Task prompt >>
Write out each line below precisely, passing over the pictures.

### Collected data ###

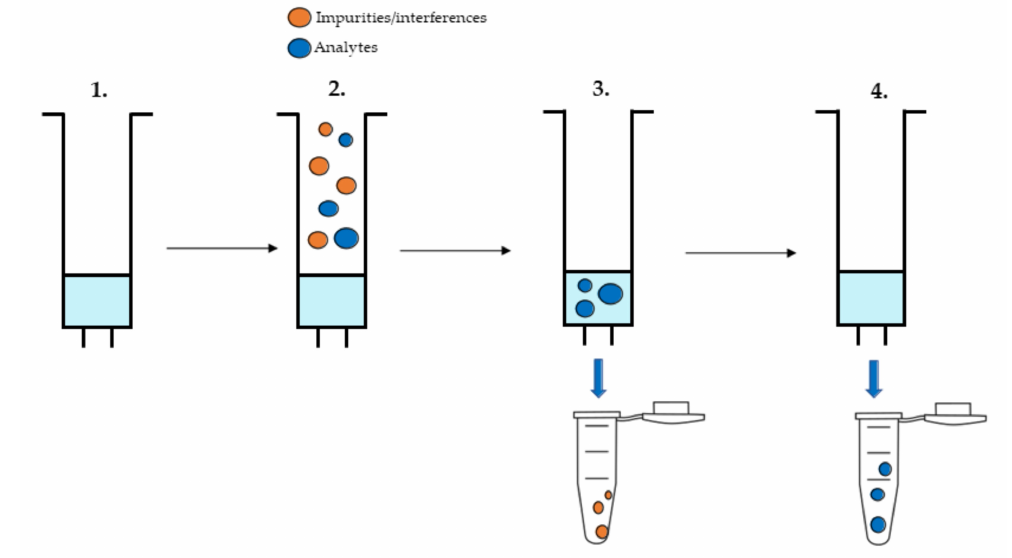
Figure 1. SPE procedure: (1) conditioning/adsorbent activation; (2) sample loading; (3) washing; (4) analytes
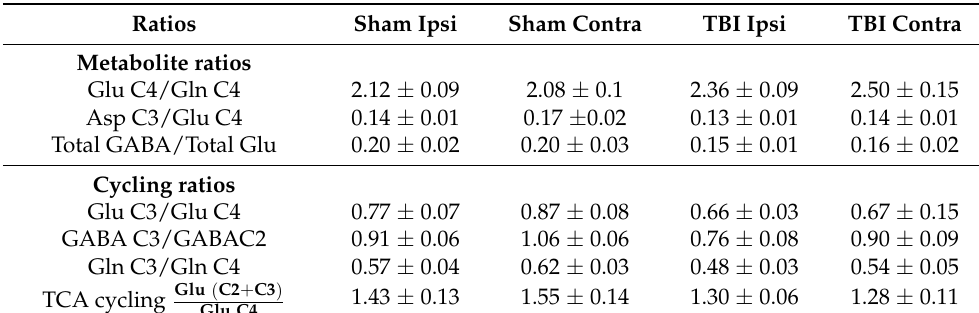
Table 2. Ratios of metabolite labeling and cycling. Ratios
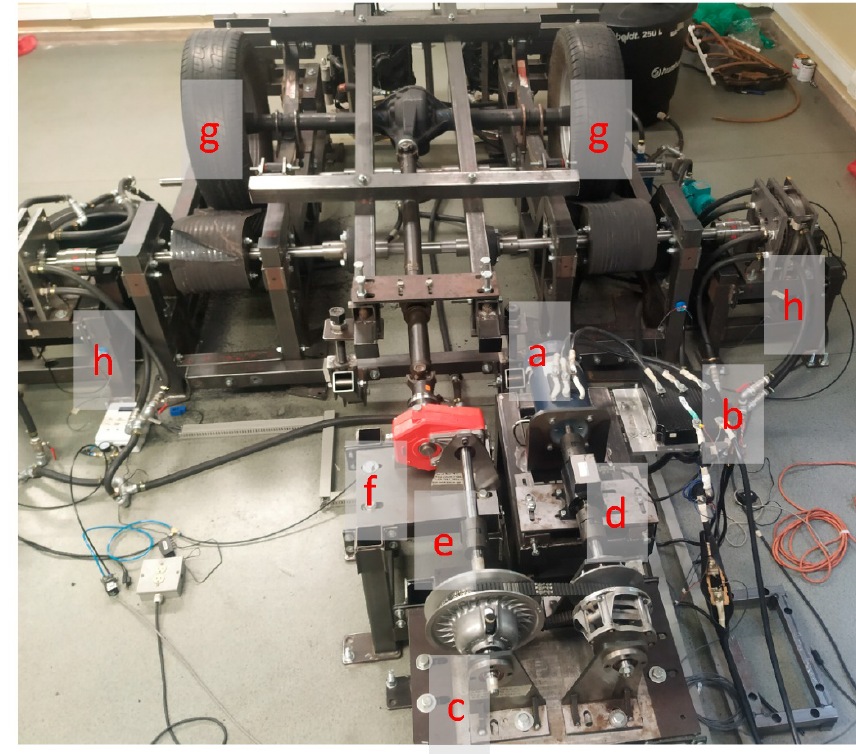
Figure 8. Dynamometer used for model evaluation.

###

Response to the task >>
Figure 1. SPE procedure: (1) conditioning/adsorbent activation; (2) sample loading; (3) washing; (4) analytes
Table 2. Ratios of metabolite labeling and cycling. Ratios
Figure 8. Dynamometer used for model evaluation.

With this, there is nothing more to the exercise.